The Paradox of Vertical Flight by Emil Ostrovski

"But look, Socrates- what I wanted to say, the reason why I brought it up is: here's why Troy is important. Forget the determinism stuff for a bit. Troy is important because everyone has a Helen, and everyone has a Troy, and everyone has a Trojan horse. It doesn't matter if your Helen is named Charles and your Troy is a bathroom in a gay dance club and your Trojan horse is some drunk guy named Sugar hammering on the door because he's about to shit himself. No matter what you do, the story will play out as if it has already been written, because it has already been written. You just haven't read the script. That's why three thousand or however many years later there's a Troy in probably every state in America, probably a Troy in every country in the whole goddamn world..."

That was a long quote. Sorry. It's also really good, so I recommend reading it. You're welcome. On to my review...

It's Jack's 18th birthday. He gets so many Facebook birthday messages that he gets depressed and decides to kill himself. Just before swallowing the pills, he gets a phone call. It's his ex-girlfriend, Jess. She is in the hospital. Giving birth. To his baby.

Jess wants Jack to see his son before she puts him up for adoption. At first I thought that she hadn't told Jack about being pregnant, but it turns out that she was really upfront with him. He was the one who stopped talking to her for nine whole months. This makes him sound like a jerk, and acting like that means he pretty much is a jerk. Otherwise, he is really very crazy and sweet.

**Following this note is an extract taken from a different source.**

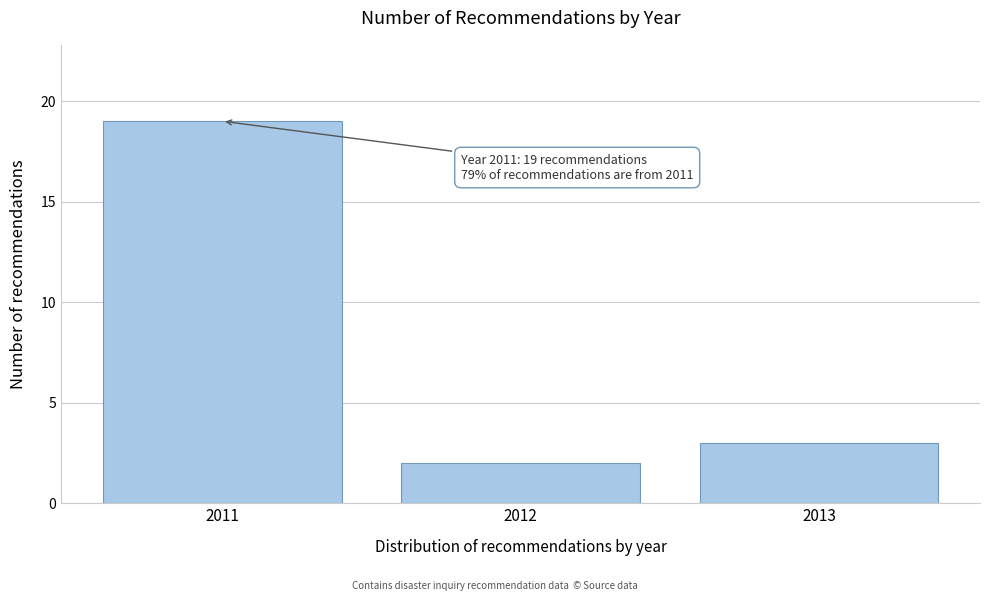

Reading right to left, list all the values displayed in this chart.

2013=3	2012=2	2011=19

The first time Jack meets his son, he takes him to an empty room. Then he takes him outside, and almost on accident, he drives away with the baby. Jack decides to take the baby, who he names Socrates, on a road trip to visit his grandmother. Grandma has Alzheimer's disease, but she was having a good day and actually called Jack for his birthday. There's no telling how grandma will react once he shows up, but Jack decides that this could be her only chance to meet her grandson. Jack's best friend Tommy and Jess join him, and together they evade the police, visit a giant meteor, and even take to the seas. It turns into an epic quest, akin to what Homer wrote about, all of those original stories.

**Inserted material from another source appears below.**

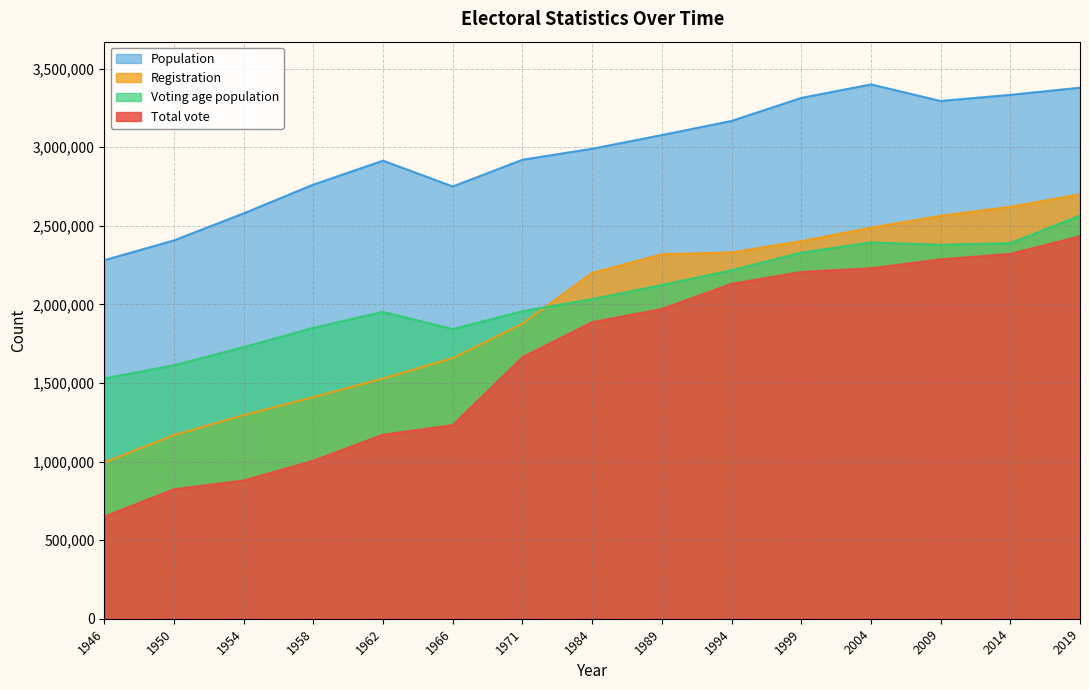

What is the average value of the Voting age population series?

2060008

One of the funniest parts of the book is how Jack would take Socrates aside and tell him about philosophy. He'd also debate him, and imagine entire conversations with a newborn baby. It sounds insane, but it's really sweet. Jack is trying to impart as much wisdom as he can before he has to give Socrates back.

The Paradox of Vertical Flight is incredibly funny and sweet. It made me laugh and cry, sometimes at the same time. A lot of this book deals with serious matters: pregnancy, kidnapping, etc. Stuff does get quirky, but not terribly so. The opening chapter shows an older Jack meeting with a high school senior Socrates, and I really liked that. It made me happy that they stayed in touch, that Jack was still a part of his son's life. I also like revealing the happy ending at the beginning because I know I would have worried about it through the entire story.

I received my copy of The Paradox of Vertical Flight from Edelweiss, courtesy of Greenwillow Books. It's available for purchase now.